- [Your goal]: Copy the data from the line containing "- Privéeindpunt moet" down through the end, substituting "Azure Policy" for every "Azure-beleid" and leaving everything else unchanged.

▬▬▬

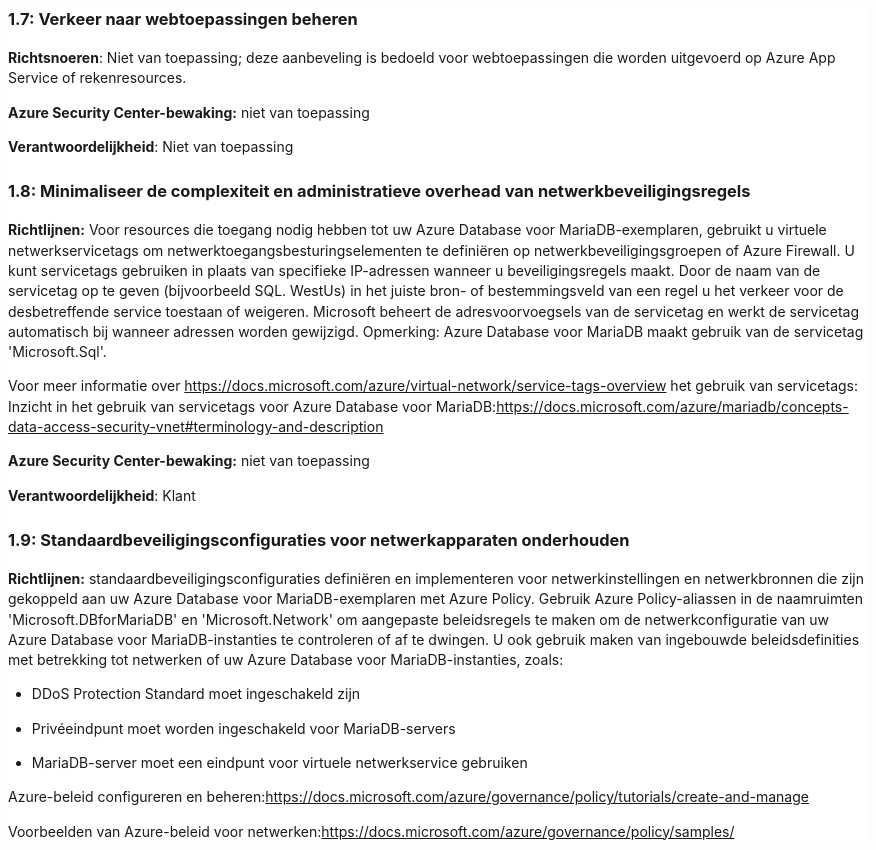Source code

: ### <a name="17-manage-traffic-to-web-applications"></a>1.7: Verkeer naar webtoepassingen beheren

**Richtsnoeren**: Niet van toepassing; deze aanbeveling is bedoeld voor webtoepassingen die worden uitgevoerd op Azure App Service of rekenresources.


**Azure Security Center-bewaking:** niet van toepassing

**Verantwoordelijkheid**: Niet van toepassing

### <a name="18-minimize-complexity-and-administrative-overhead-of-network-security-rules"></a>1.8: Minimaliseer de complexiteit en administratieve overhead van netwerkbeveiligingsregels

**Richtlijnen:** Voor resources die toegang nodig hebben tot uw Azure Database voor MariaDB-exemplaren, gebruikt u virtuele netwerkservicetags om netwerktoegangsbesturingselementen te definiëren op netwerkbeveiligingsgroepen of Azure Firewall. U kunt servicetags gebruiken in plaats van specifieke IP-adressen wanneer u beveiligingsregels maakt. Door de naam van de servicetag op te geven (bijvoorbeeld SQL. WestUs) in het juiste bron- of bestemmingsveld van een regel u het verkeer voor de desbetreffende service toestaan of weigeren. Microsoft beheert de adresvoorvoegsels van de servicetag en werkt de servicetag automatisch bij wanneer adressen worden gewijzigd.
Opmerking: Azure Database voor MariaDB maakt gebruik van de servicetag 'Microsoft.Sql'.

Voor meer informatie over https://docs.microsoft.com/azure/virtual-network/service-tags-overview het gebruik van servicetags: Inzicht in het gebruik van servicetags voor Azure Database voor MariaDB:https://docs.microsoft.com/azure/mariadb/concepts-data-access-security-vnet#terminology-and-description



**Azure Security Center-bewaking:** niet van toepassing

**Verantwoordelijkheid**: Klant

### <a name="19-maintain-standard-security-configurations-for-network-devices"></a>1.9: Standaardbeveiligingsconfiguraties voor netwerkapparaten onderhouden

**Richtlijnen:** standaardbeveiligingsconfiguraties definiëren en implementeren voor netwerkinstellingen en netwerkbronnen die zijn gekoppeld aan uw Azure Database voor MariaDB-exemplaren met Azure Policy. Gebruik Azure Policy-aliassen in de naamruimten 'Microsoft.DBforMariaDB' en 'Microsoft.Network' om aangepaste beleidsregels te maken om de netwerkconfiguratie van uw Azure Database voor MariaDB-instanties te controleren of af te dwingen. U ook gebruik maken van ingebouwde beleidsdefinities met betrekking tot netwerken of uw Azure Database voor MariaDB-instanties, zoals:

- DDoS Protection Standard moet ingeschakeld zijn

- Privéeindpunt moet worden ingeschakeld voor MariaDB-servers

- MariaDB-server moet een eindpunt voor virtuele netwerkservice gebruiken

Azure-beleid configureren en beheren:https://docs.microsoft.com/azure/governance/policy/tutorials/create-and-manage

Voorbeelden van Azure-beleid voor netwerken:https://docs.microsoft.com/azure/governance/policy/samples/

▬▬▬

- [Task result]:
- Privéeindpunt moet worden ingeschakeld voor MariaDB-servers

- MariaDB-server moet een eindpunt voor virtuele netwerkservice gebruiken

Azure Policy configureren en beheren:https://docs.microsoft.com/azure/governance/policy/tutorials/create-and-manage

Voorbeelden van Azure Policy voor netwerken:https://docs.microsoft.com/azure/governance/policy/samples/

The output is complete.